(EXERCISE DESCRIPTION) Copy the data precisely, character for character, and leave out every picture.

(RECORDED INFORMATION)

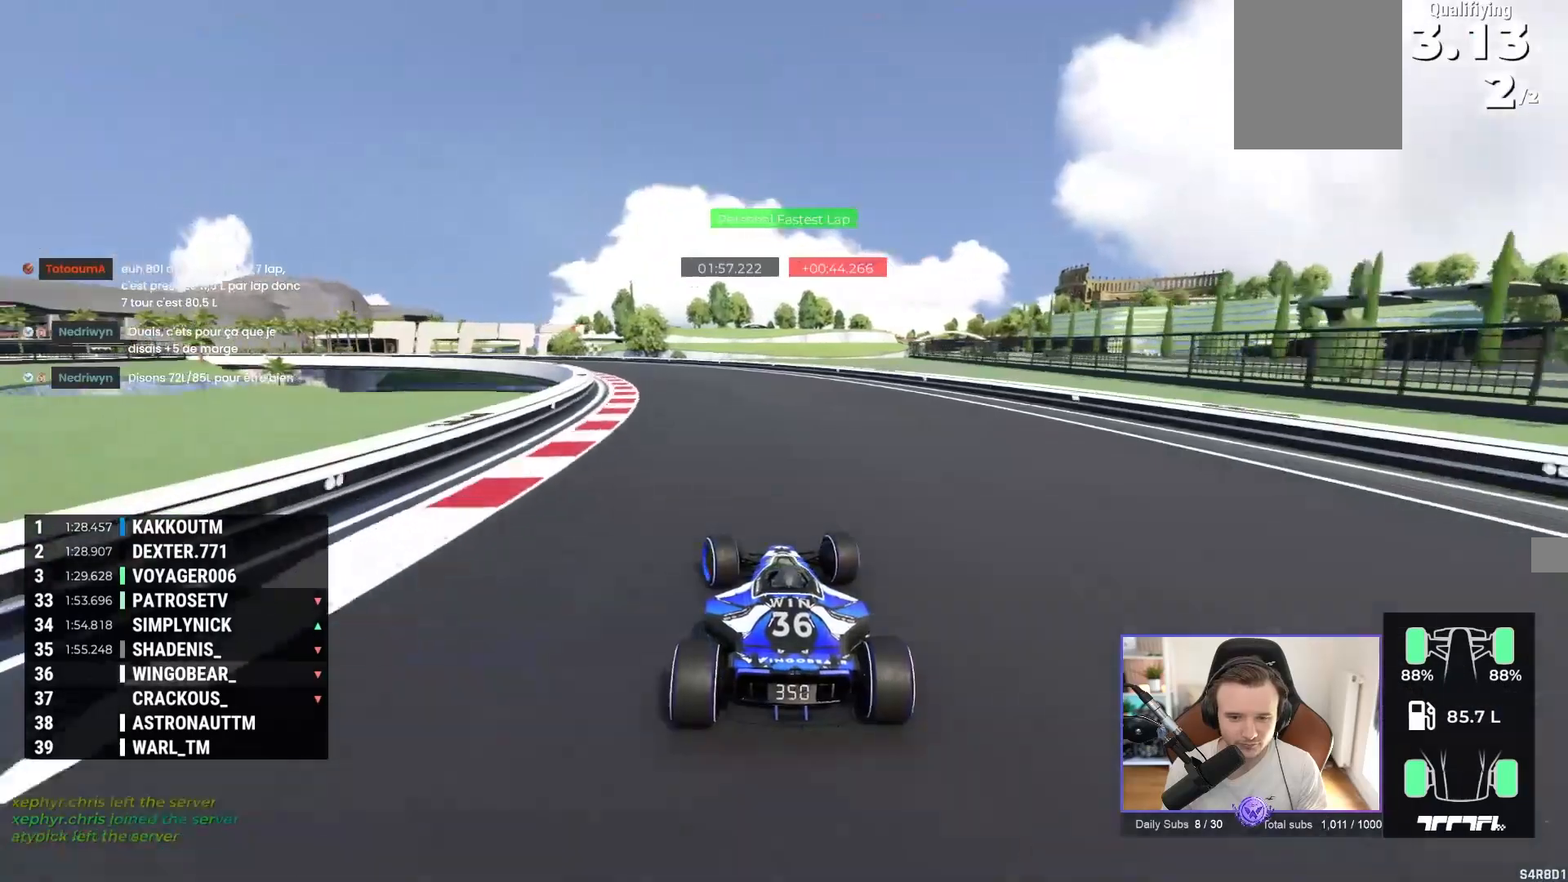
{"buttons": ["A"], "left_stick": "left", "events": []}
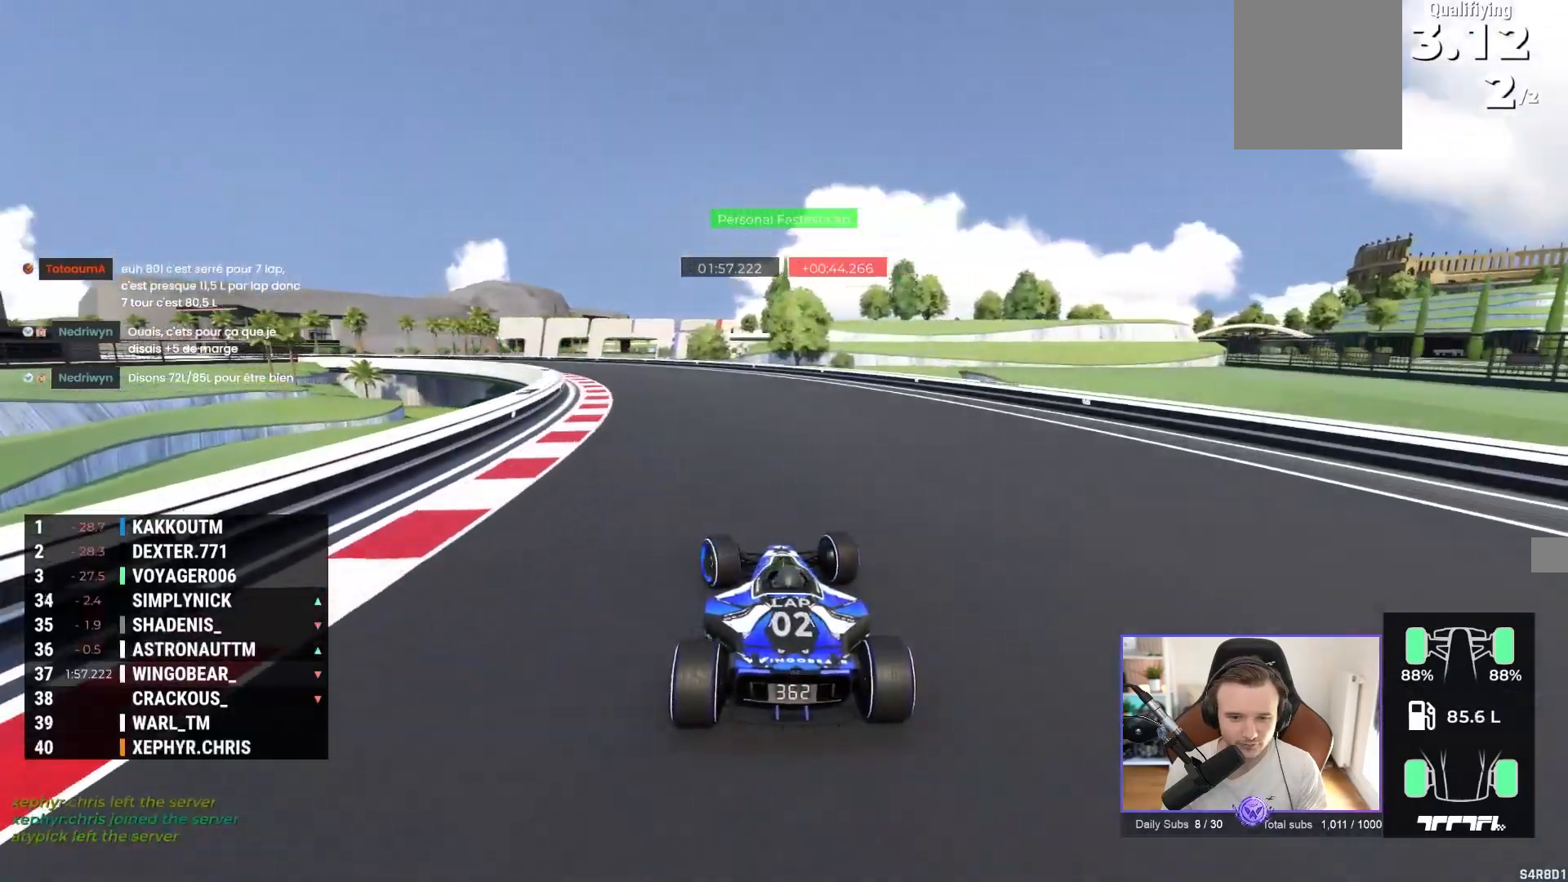
{"buttons": ["A"], "left_stick": "left", "events": []}
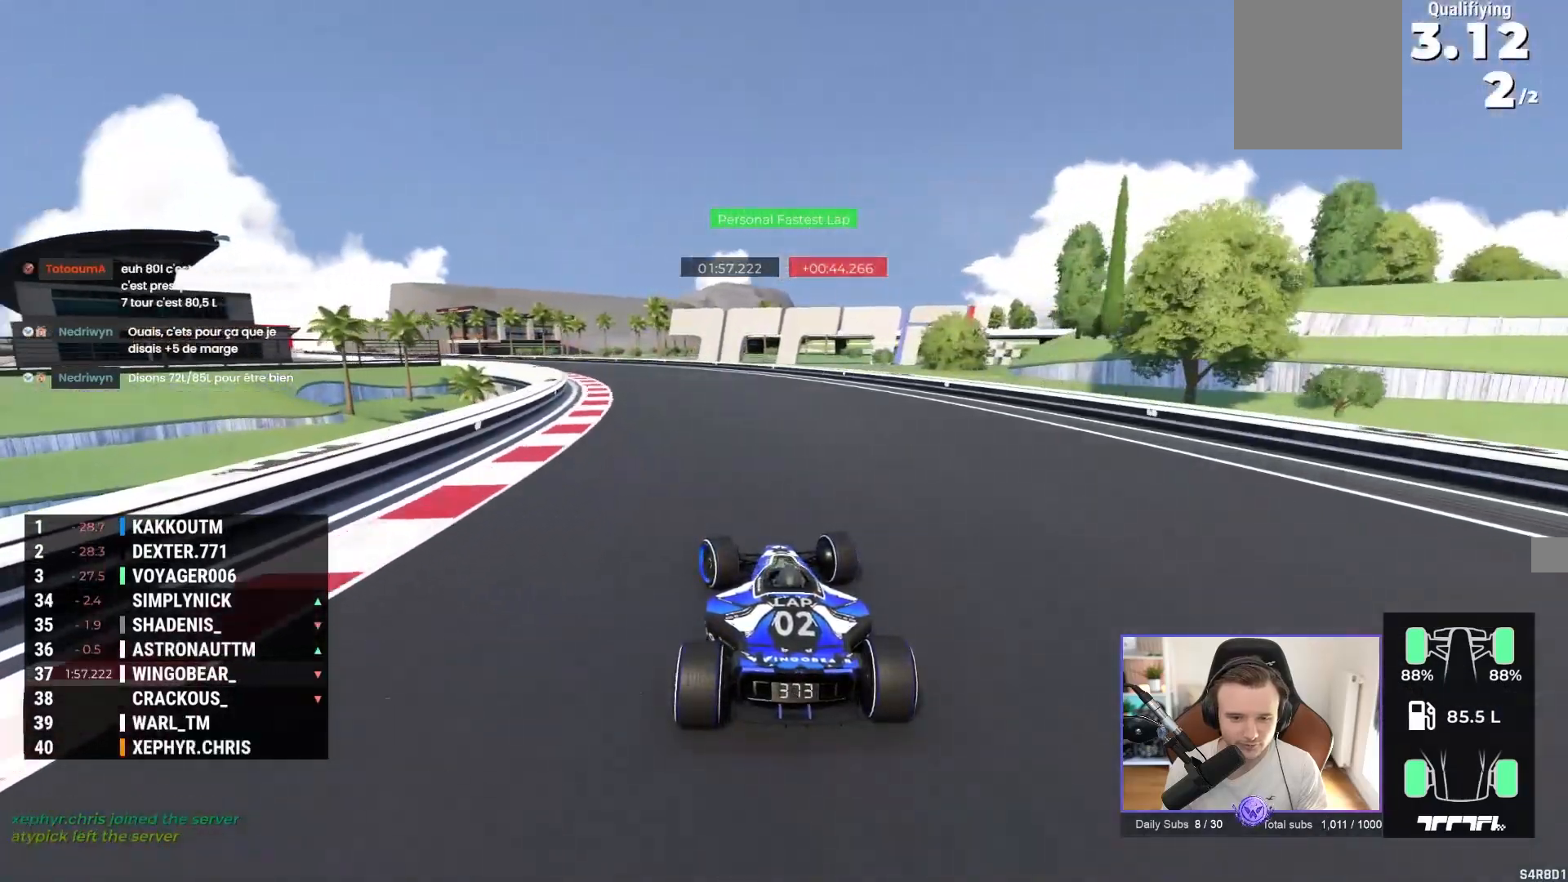
{"buttons": ["A"], "left_stick": "left", "events": []}
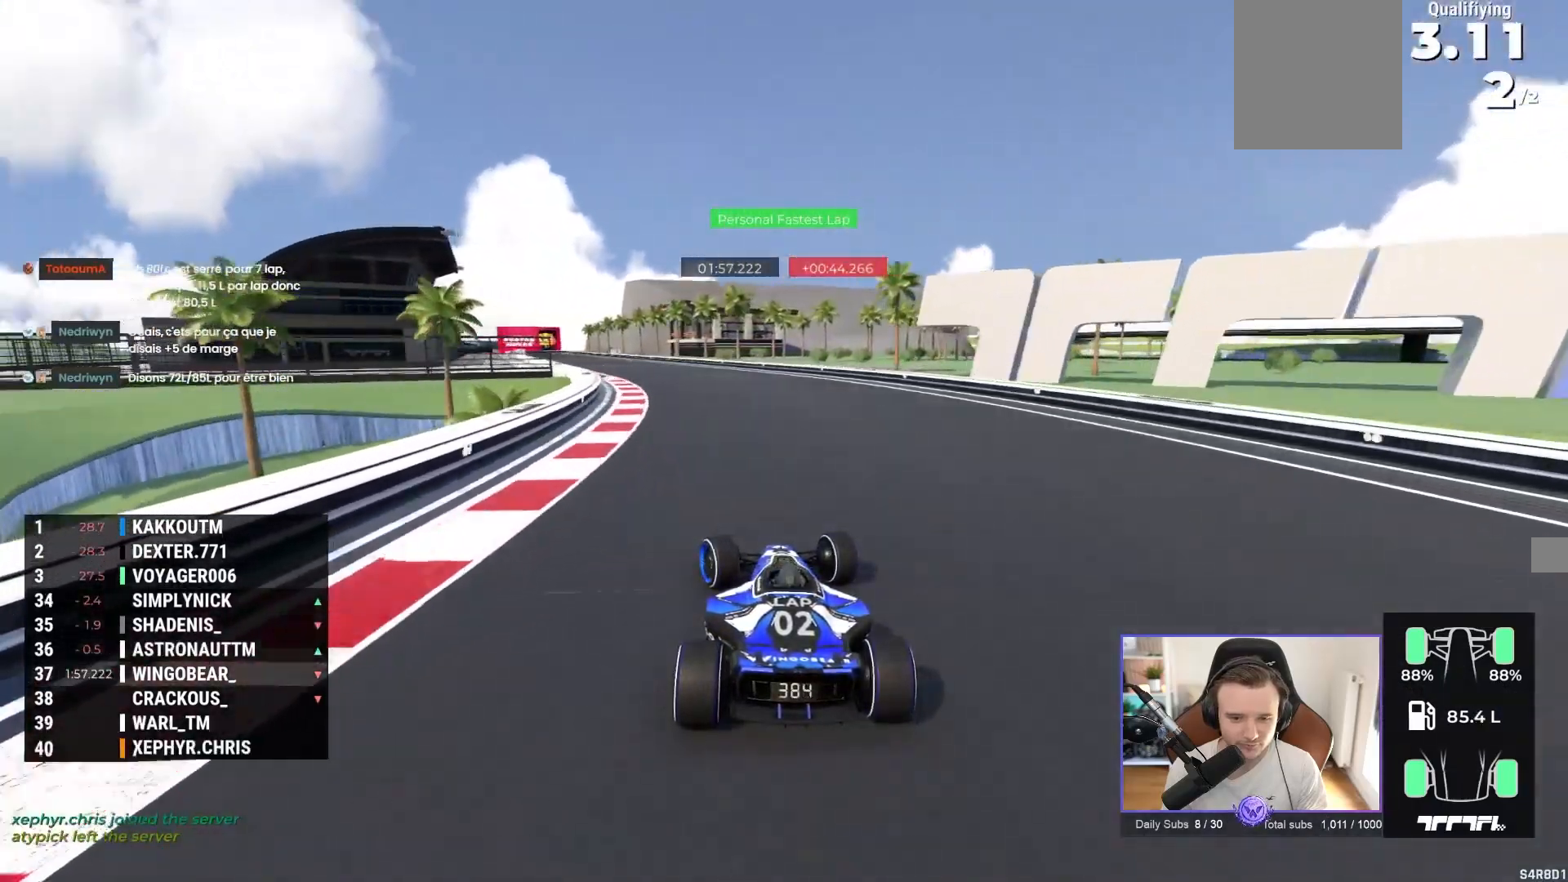
{"buttons": ["A"], "left_stick": "up-left", "events": [[133, "left_stick", "center"], [333, "left_stick", "up-left"]]}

(OUTPUT FOR THIS TASK)
{"buttons": ["A"], "left_stick": "left", "events": []}
{"buttons": ["A"], "left_stick": "left", "events": []}
{"buttons": ["A"], "left_stick": "left", "events": []}
{"buttons": ["A"], "left_stick": "up-left", "events": [[133, "left_stick", "center"], [333, "left_stick", "up-left"]]}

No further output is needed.